Мама собирала отцовский портфель, не говоря ни слова, склонив голову, с почтением. Похоже, она все ему простила. Но воздерживалась от того, чтобы сказать ему хоть слово, тем самым нарушив его величественное, преисполненное достоинства спокойствие. Она укладывала в портфель знаменитый костюм несравненного клоуна, выходящего на пенсию и уносящего с собой весь свой достославный реквизит. Рядом с полосатой пижамой, в которой он несколько раз являлся в роли отца-защитника дома и отца-стража (когда подпирал двери тростью с железным наконечником, а снаружи в эти двери ломились, кровожадно, во время погрома), так вот, рядом с пижамой, похожей на те, которые ему выдавали в психиатрических больницах и санаториях, были уложены белые сорочки, накрахмаленные и истончившиеся, изношенные, а рядом с ними, как цветок, как венец, стопка высоких каучуковых воротничков, перетянутых резинкой, блестящих и жестких воротничков, уже пожелтевших от никотина; связка черных галстуков, длинных, как стебли кувшинок; пара запонок для манжет, «под серебро», похожих на перстни-печатки монархов.
Кто, скажите на милость, посмел бы сравнить моего отца с коммивояжером?
Когда отец отправлялся в путь, был прекрасный летний день. Он шел по большой Римской дороге, воодушевленный, высоко занося свою трость, и мы шли за ним, отставая на пару шагов, не нарушая его покоя.

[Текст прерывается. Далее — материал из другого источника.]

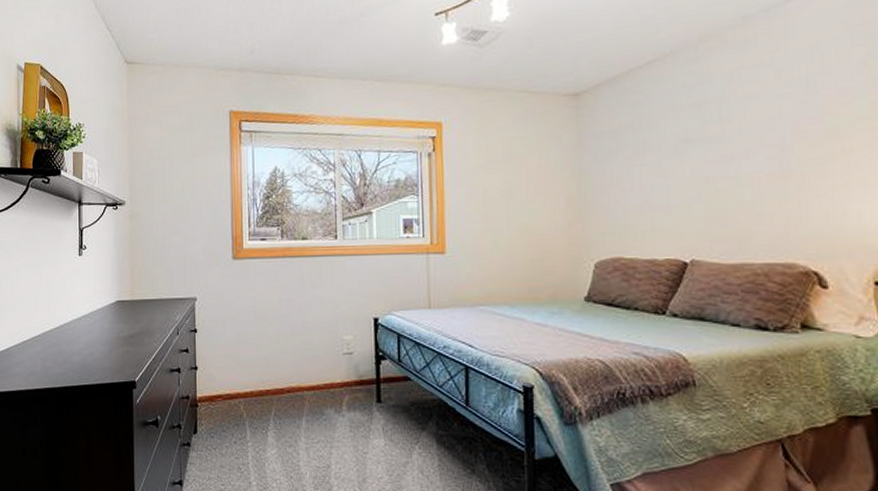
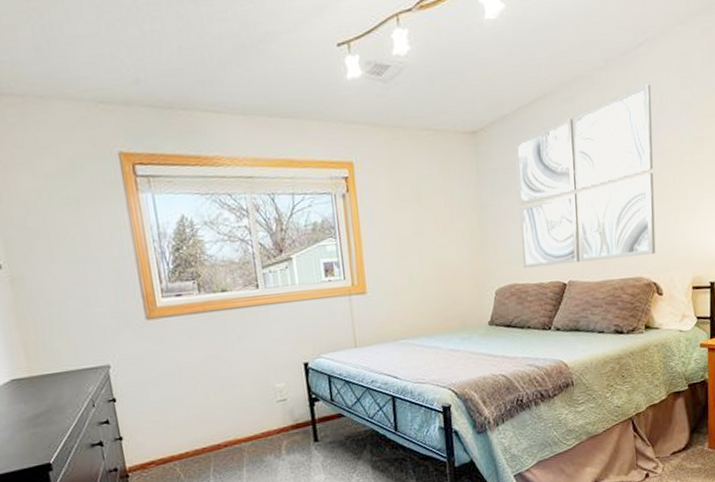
wall art: none [625,41,816,242] -> present [515,84,656,269]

Но когда нам надо было сойти с Римской дороги на пыльный проселок, отец стал быстро слабеть и уставать, он всем весом опирался на трость, это было доказательством того, что плоские стопы его больше не слушались, а внутренний огонь угасал. Разумеется, он никогда бы в этом не признался и никогда в жизни не решился на то, что сделала моя мать: она остановила цыганскую кибитку и попросила цыган подвезти господина, потому что у господина плоскостопие, и господин не может дойти пешком до Бакши. А в оплату она отдаст им свою муслиновую косынку. Отец сел в кибитку, словно сопротивляясь этому, словно делая всем одолжение. Но усевшись впереди, рядом с молодой цыганкой (а мы шагали за кибиткой), он внезапно опять стал тем старым, величественным Эдуардом Самом, осанистым, галантным и презирающим богатство. Кибитка была запряжена двумя маленькими запаршивевшими мулами, ковыляющими по пыльному проселку, а в ней, под рваным шатром, плачут, как котята, цыганята, позвякивают горшки и корыта, молодой усатый цыган предлагает отцу сделать затяжку из его трубки. Вот так сидит он, мой отец, в кибитке рядом с молодой цыганкой с набрякшими грудями, сидит, как принц Уэльский, или, если угодно, как крупье или maître d'hótel, (как фокусник, как цирковой антрепренер, как укротитель львов, как шпион, как антрополог, как обер-кельнер, как контрабандист, как миссионер-квакер, как правитель, путешествующий инкогнито, как школьный инспектор, как сельский врач, и, наконец, как коммивояжер какой-нибудь западноевропейской компании, торгующей безопасными бритвами), сидит, выпрямившись, гордый, величественный в своем олимпийском спокойствии под темной короной полуцилиндра, на который ложится пыль, как цветочная пыльца.